他不打算讓自己的兒子像自己一樣這麼沒有,他要鍛鍊自己兒子的能力。現在可不是太平年間,不需要太平天子,也不需要什麼垂拱而治的“聖天子”。

就連祖宗仁宗,也是弓馬嫻熟,帶過兵打過仗的。

既然建奴都能被牽制住,就證明王鴻泰的能力還是可以的,朝鮮那邊應該是安全的,讓太子去歷練歷練也挺好。

建奴給大明帶來的陰影太大了,如果太子可以在遼地建功立業,到時候文武兩把抓,也不至於像自己一樣空活十餘年。

至於朝中那些老大夫願不願意……稍微乾淨點的留下,不乾淨的全都砍了抄家充軍費。

反正清流君子有的是,死一批還有一批呢。

這時候,王承恩突然進來,走到朱由檢身邊,耳語道:“皇爺,寧武關的各位將軍上奏就地募兵,跟闖逆長期對戰……”

話沒說完,就不說了,跪到一旁,不在多說。

朱由檢原本的笑模樣消失不見,滿臉愁容,語氣凝重的問道:“這麼嚴重嗎?勇三營去了都抵抗不了闖賊嗎?”

王承恩不說話,只是一個勁的磕頭,讓朱由檢心生悲涼。

他現在已經明白了自己手中力量的薄弱,除了勇三營和周遇吉的兵馬以及重組後的京師三大營、錦衣衛、東廠。

以及無法調動,部分能戰之兵不超過十萬,散落全國各地的衛所兵,除此之外就只是指揮不懂的南方軍隊和山海關邊軍,撐死了還有遠水解不了近渴,根本沒法聯絡,不知道實情的“遼地四鎮”兵馬。

勇三營,朱由檢手中精銳中的精銳,結果也只能穩住闖賊的攻勢,還不一定能夠守得住。

“朕知道了,告訴他們,朕不管怎麼打,一定要贏!通州的糧草調過去,漕運的糧食除了京師供應,其餘的全部拉倒寧武關。
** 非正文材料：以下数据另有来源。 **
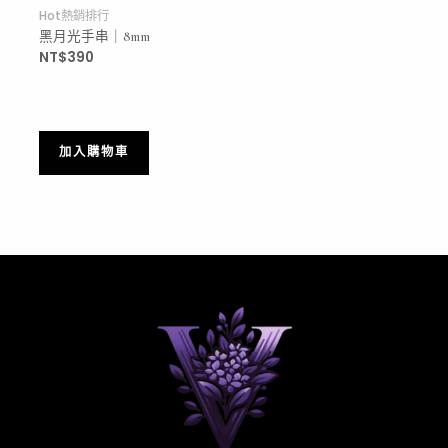
Hot熱銷排行
黑月光手串｜8mm
NT$
390
加入購物車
”

李若璉連忙叩首,勸道:“皇上英明!然,京師重地,至關重要,皇上萬金之軀,不能至於危牆之下!”

朱由檢擺擺手,看向身邊另一個自作主張跟回來的文官,問道:“史愛卿,跟隨太子前往朝鮮的官員,挑選的如何了?”

史可法上前一步,儀態挺拔,朗聲道:“稟聖上,六部侍郎、翰林院學士、地方舉人,監生、生員等共三百餘人,英烈遺孤、武進士、武舉人,各地武藝精湛的良家子等兩百餘人,家世清白,皆是一心為國的有志之士。”
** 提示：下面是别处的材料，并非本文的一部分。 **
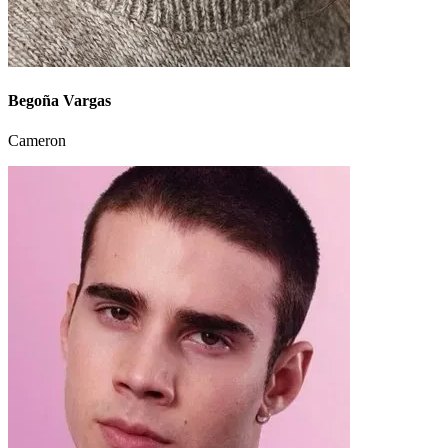
Begoña Vargas
Cameron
朱由檢微微點頭,心中十分滿意,也聽明白了史可法的意思。

特意加重語氣說的“家世清白”和“有志之士”,就是表明這些人不是有利益參雜的新利益集團。

也不是那些只會說空話、說大話,張口道德仁義,閉口仁義道德,落到實處卻只會之乎者也的廢物。

史可法耳朵尖,眼睛也尖,自打內閣不受用,幾乎喪失了本職職能,什麼都由朱由檢一把抓之後,史可法就意識到了事情的不對。